ACTIVITY: Print exactly the lines below between the line holding "99 120 10.59" and the line holding "394 292 85.38", inclusive, and nothing more.

------ EXERCISE MATERIALS ------

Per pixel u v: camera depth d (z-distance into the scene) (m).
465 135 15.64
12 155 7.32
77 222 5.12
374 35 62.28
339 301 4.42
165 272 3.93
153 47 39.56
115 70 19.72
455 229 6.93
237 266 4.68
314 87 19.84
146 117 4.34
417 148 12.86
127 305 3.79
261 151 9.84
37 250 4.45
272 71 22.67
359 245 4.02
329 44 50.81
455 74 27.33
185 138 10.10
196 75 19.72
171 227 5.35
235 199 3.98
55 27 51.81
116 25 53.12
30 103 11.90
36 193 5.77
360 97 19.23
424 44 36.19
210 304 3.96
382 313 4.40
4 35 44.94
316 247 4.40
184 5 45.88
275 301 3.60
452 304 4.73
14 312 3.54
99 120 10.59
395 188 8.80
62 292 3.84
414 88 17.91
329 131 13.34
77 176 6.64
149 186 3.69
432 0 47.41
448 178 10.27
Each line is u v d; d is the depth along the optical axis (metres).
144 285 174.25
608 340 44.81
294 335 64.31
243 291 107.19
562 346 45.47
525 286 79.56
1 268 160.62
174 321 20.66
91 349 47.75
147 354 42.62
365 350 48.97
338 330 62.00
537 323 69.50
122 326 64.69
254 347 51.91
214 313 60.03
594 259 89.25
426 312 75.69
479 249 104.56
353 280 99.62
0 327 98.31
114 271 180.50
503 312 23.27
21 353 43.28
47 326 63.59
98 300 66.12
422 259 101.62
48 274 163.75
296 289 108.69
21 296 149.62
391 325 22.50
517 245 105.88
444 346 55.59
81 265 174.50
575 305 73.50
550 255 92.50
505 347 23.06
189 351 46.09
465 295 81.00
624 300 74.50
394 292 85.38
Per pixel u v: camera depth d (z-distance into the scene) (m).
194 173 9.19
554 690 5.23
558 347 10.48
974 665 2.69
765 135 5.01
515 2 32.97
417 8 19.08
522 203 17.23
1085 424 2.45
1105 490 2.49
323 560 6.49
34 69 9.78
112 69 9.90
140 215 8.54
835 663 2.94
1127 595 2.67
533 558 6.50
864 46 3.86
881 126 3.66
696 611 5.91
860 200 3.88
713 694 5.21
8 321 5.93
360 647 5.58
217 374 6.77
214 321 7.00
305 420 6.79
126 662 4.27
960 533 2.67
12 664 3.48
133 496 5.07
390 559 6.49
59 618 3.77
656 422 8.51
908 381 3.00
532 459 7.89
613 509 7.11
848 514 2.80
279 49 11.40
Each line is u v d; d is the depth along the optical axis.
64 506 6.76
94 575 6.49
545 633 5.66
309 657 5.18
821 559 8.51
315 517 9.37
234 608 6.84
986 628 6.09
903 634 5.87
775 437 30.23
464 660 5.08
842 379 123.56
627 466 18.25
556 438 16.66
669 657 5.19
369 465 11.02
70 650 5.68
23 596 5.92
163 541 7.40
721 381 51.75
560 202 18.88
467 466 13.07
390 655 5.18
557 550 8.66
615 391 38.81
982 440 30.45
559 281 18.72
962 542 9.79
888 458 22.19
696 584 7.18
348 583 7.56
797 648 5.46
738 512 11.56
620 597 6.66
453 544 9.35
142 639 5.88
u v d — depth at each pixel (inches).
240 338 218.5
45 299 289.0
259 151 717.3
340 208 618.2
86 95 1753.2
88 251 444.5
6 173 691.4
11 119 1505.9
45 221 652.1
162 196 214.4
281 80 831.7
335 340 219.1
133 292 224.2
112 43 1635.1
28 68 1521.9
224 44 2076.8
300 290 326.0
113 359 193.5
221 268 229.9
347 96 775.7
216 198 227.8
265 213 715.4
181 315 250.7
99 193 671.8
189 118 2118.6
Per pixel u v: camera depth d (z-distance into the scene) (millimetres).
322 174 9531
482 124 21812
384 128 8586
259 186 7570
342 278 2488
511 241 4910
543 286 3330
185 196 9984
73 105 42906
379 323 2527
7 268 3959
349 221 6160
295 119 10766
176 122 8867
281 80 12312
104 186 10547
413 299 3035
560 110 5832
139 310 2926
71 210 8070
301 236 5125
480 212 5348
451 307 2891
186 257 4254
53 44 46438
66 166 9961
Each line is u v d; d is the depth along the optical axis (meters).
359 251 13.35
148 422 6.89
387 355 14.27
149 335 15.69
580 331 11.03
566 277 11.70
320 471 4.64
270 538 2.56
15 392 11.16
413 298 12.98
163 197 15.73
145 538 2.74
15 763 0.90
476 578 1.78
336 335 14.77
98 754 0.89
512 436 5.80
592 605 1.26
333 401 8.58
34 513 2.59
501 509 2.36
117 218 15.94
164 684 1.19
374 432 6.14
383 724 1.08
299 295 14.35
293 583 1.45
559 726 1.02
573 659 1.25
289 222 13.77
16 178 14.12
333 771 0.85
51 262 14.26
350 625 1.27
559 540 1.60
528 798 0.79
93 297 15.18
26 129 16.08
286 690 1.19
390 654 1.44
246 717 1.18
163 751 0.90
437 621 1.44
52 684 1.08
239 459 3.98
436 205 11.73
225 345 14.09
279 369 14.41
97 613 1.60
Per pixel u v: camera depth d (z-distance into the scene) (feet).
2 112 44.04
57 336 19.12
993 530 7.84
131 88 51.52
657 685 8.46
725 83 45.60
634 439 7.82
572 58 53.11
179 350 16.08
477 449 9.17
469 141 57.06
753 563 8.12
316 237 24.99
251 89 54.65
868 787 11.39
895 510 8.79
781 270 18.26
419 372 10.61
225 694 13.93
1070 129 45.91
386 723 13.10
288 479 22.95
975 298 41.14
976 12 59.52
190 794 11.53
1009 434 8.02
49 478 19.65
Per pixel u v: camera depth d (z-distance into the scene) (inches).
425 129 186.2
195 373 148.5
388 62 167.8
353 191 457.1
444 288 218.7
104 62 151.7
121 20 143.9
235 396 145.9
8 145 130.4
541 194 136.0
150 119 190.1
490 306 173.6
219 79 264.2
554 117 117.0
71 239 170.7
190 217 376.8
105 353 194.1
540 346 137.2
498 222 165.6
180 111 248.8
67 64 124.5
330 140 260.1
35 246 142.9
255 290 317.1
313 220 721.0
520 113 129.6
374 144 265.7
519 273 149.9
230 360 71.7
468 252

------

RESULT OF THIS EXERCISE:
99 120 10.59
395 188 8.80
62 292 3.84
414 88 17.91
329 131 13.34
77 176 6.64
149 186 3.69
432 0 47.41
448 178 10.27
Each line is u v d; d is the depth along the optical axis (metres).
144 285 174.25
608 340 44.81
294 335 64.31
243 291 107.19
562 346 45.47
525 286 79.56
1 268 160.62
174 321 20.66
91 349 47.75
147 354 42.62
365 350 48.97
338 330 62.00
537 323 69.50
122 326 64.69
254 347 51.91
214 313 60.03
594 259 89.25
426 312 75.69
479 249 104.56
353 280 99.62
0 327 98.31
114 271 180.50
503 312 23.27
21 353 43.28
47 326 63.59
98 300 66.12
422 259 101.62
48 274 163.75
296 289 108.69
21 296 149.62
391 325 22.50
517 245 105.88
444 346 55.59
81 265 174.50
575 305 73.50
550 255 92.50
505 347 23.06
189 351 46.09
465 295 81.00
624 300 74.50
394 292 85.38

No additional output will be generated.